Malgré le froid et le vent, il y avait un peu de monde à l’église. Les deux frangins, forcément. Avec leurs épouses et leurs descendances respectives. Tous étaient comme groggy par la soudaineté de la chose. Le dernier repas commun, c’était il y a quoi ? Trois mois ? À ce moment-là, tout allait bien. Le Très Saint-Père et la Révérende Mère étaient en forme, prévoyant encore un voyage en Italie. Ils avaient fait Rome avec difficultés quelques années auparavant, mais les musées et certaines places étaient en réfection, au grand dam de la Daronne. Le Patriarche avait promis qu’ils y retourneraient quand les “ritals” auraient fini leurs ravalements de façades. Lui, il préférait l’Île de Beauté. Paysage, bouffe, et surtout : on y parle le français. L’italien, il le comprenait que quand il était accompagné de gestes. Sinon il se retrouvait à pointer du doigt ce qu’il voulait et à hocher la tête. Ce qui fait que dès fois il ne mangeait pas ce qu’il voulait à la base. Mais alors vraiment pas.

Les voisins les plus proches étaient présents. Les copines du club de gym ainsi que celles du tricot aussi. En bref, tout club lui permettant de papoter tout en occupant ses mains. Faut dire que c’était pas des ragots qu’elles s’échangeaient mais de l’information locale. Ciblée. Une sorte de Google Ads en circuit fermé. L’amicale des cyclotouristes n’avait pas oublié non plus l’un des leurs. Après, pas sûr que le Pater Familias ait beaucoup pédalé, cela dit. Lever le coude, ça par contre c’était plus dans ses cordes. Enfin, sauf quand son médecin lui disait de se calmer après qu’il s’était cassé le dos dans le jardin. Parce qu’il voulait creuser un trou avec une barre à mine pour “planter un arbre pour moman”. Ou éclaté la cheville en tombant d’une échelle. Parce qu’il voulait “vérifier un truc sur le toit”. 

Paul avait le regard fixe, perdu devant les cercueils. C’était lui le patriarche de la famille dorénavant. Julien regarde le sol, abattu. Aucun des deux ne pleure, leur chagrin est à l’intérieur. Il apparaîtra plus tard, une autre fois, à un autre moment. Christine et Sophie sont silencieuses à leurs côtés. Mathis et Théo sont ensemble, Jade et Anaïs se tiennent la main. Pour les enfants, c’est la première fois qu’ils voient – et comprennent – la mort, et ce que cela signifie. Le fait de ne plus voir ou entendre la personne. Se dire qu’il n’y aura plus de messages d’elle, de coups de téléphone pour tout et n’importe quoi.

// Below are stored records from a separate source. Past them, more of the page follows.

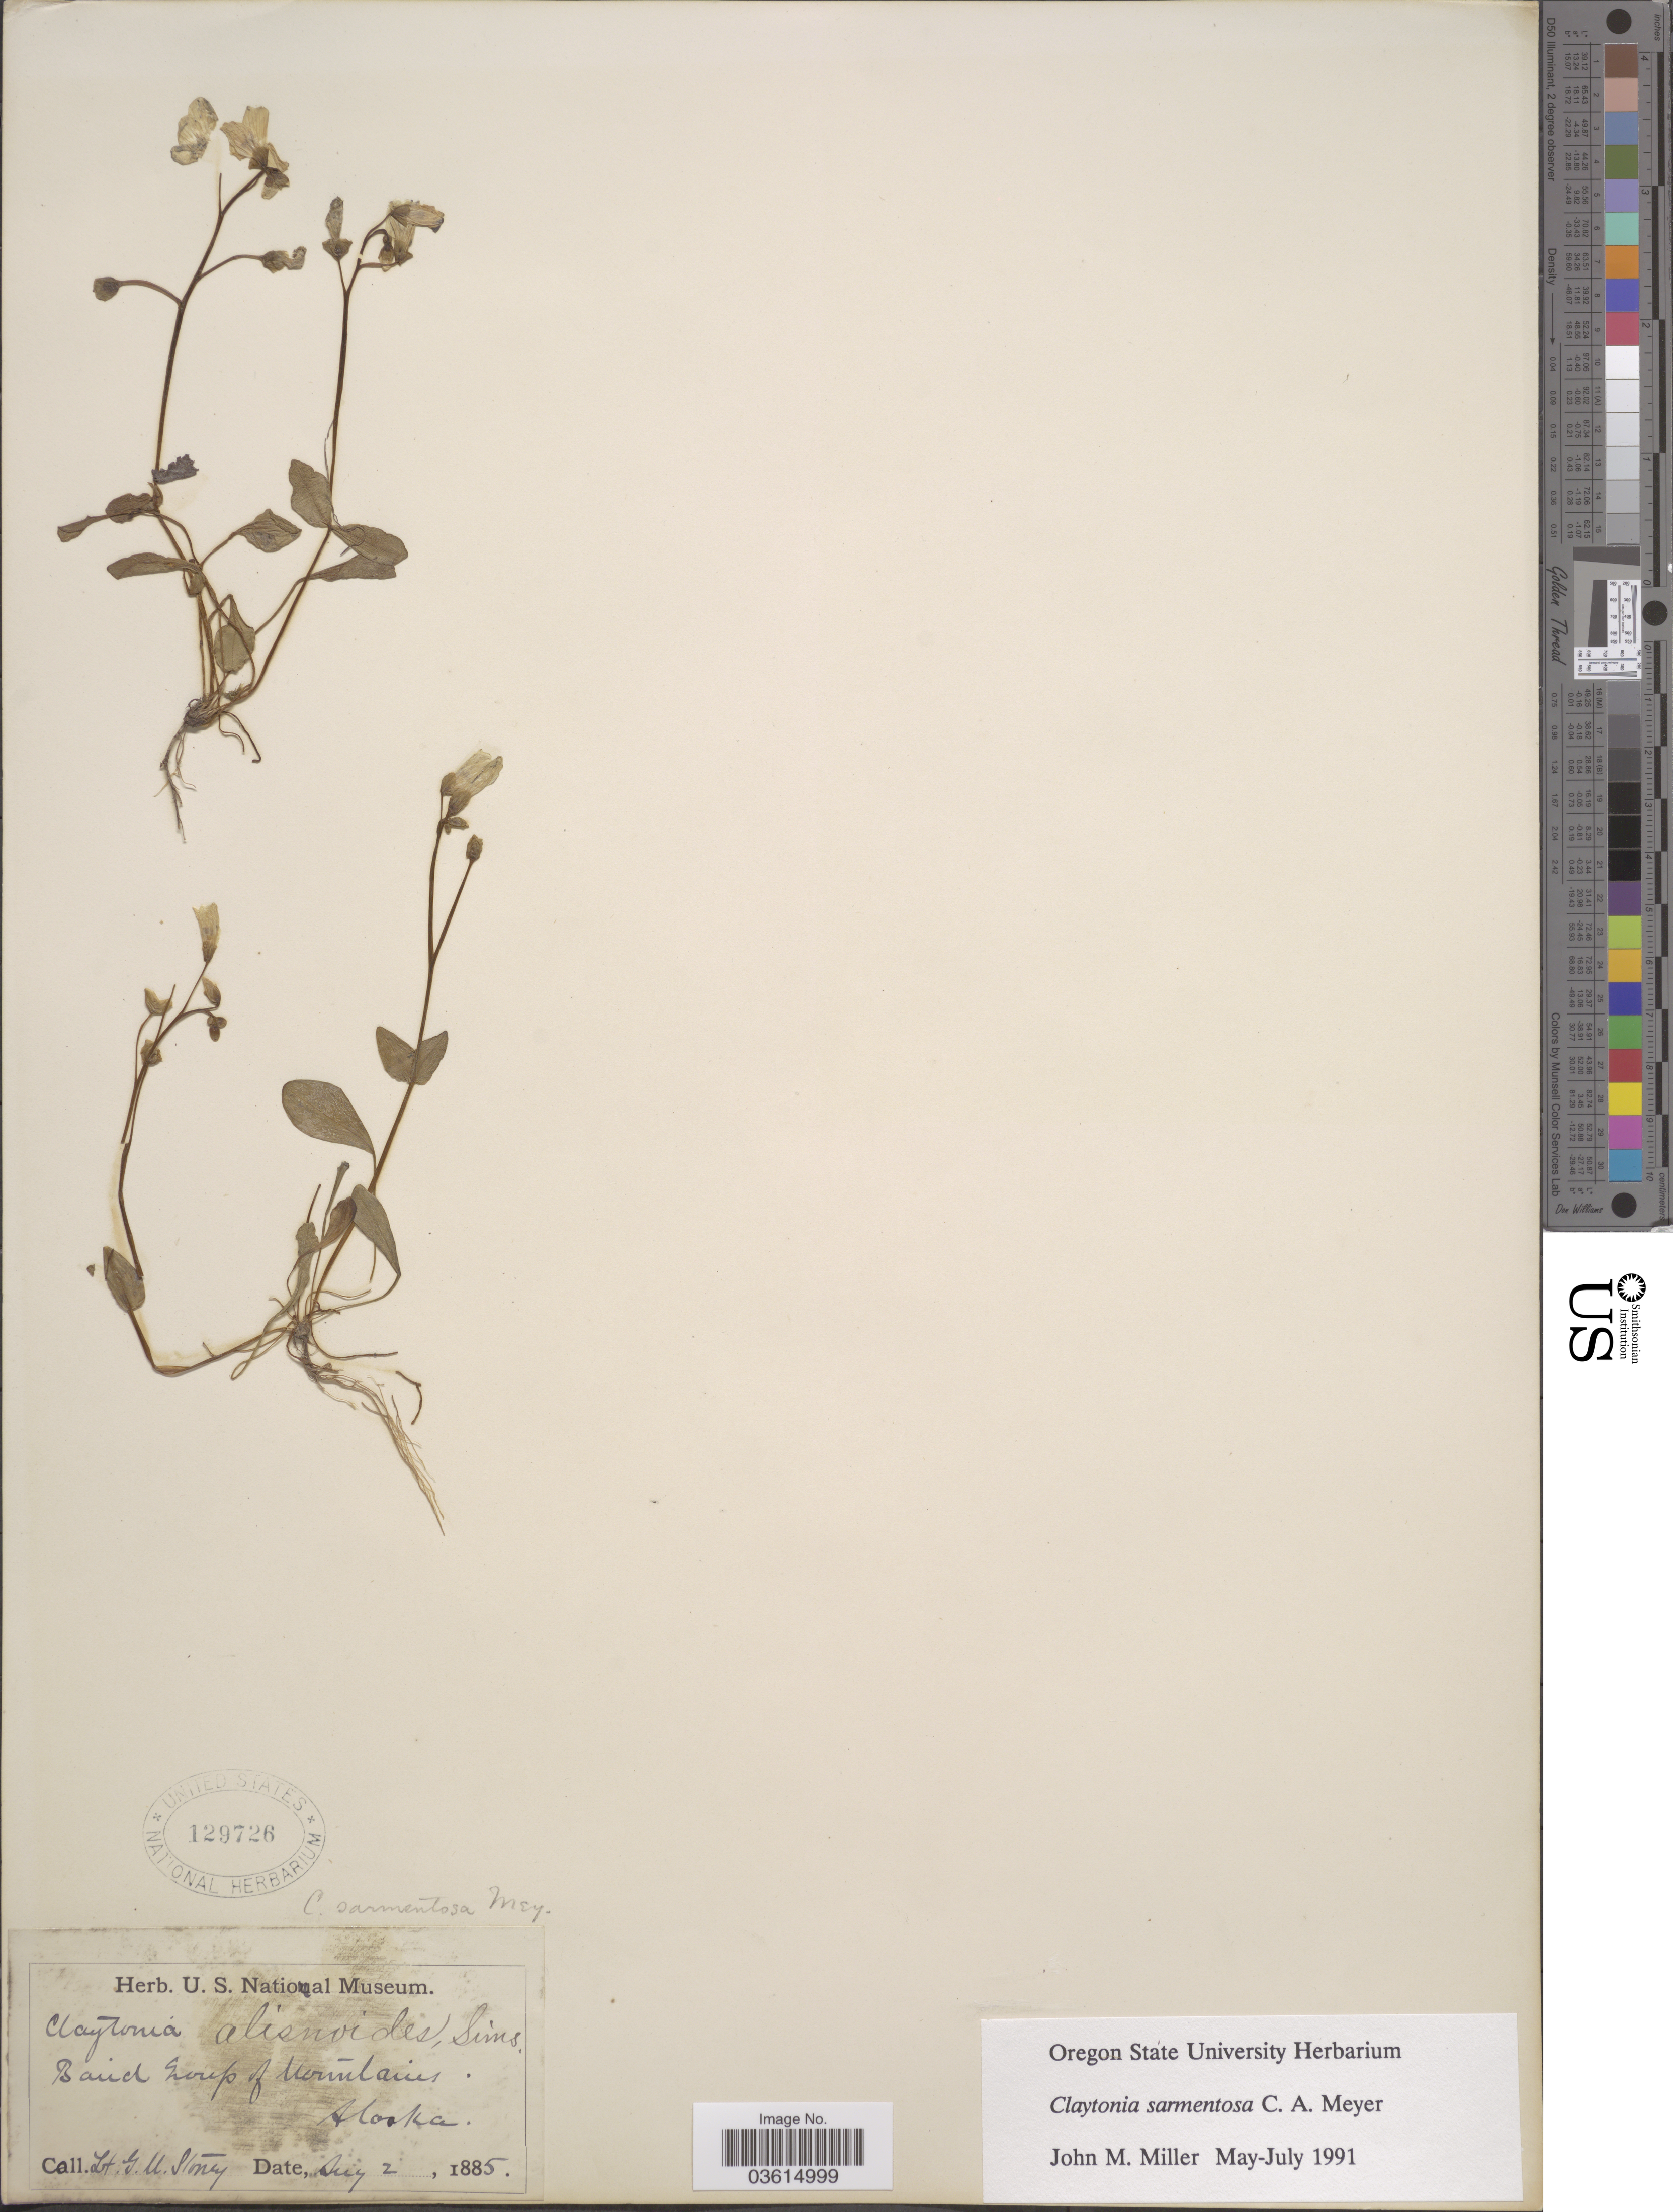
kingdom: Plantae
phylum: Tracheophyta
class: Magnoliopsida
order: Caryophyllales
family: Montiaceae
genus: Claytonia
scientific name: Claytonia sarmentosa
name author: C.A. Mey.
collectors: G. Stoney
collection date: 1885-08-02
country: United States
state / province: Alaska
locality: Baird Group of Mountains.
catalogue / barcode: US 129726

Jacques et son équipe sont efficaces, ils font le travail en silence. La musique est douce, à peine perceptible. Les deux frères quittent la pièce en derniers, et Jacques referme les portes. Ils ont prévu de récupérer les cendres le lendemain pour aller les disperser. Ils avaient prévenu : “Ni fleurs ni couronnes.” À la place, ils avaient incité les gens à donner à l’association de leur choix. Dans ces temps troubles, elles n’étaient plus utiles mais absolument nécessaires.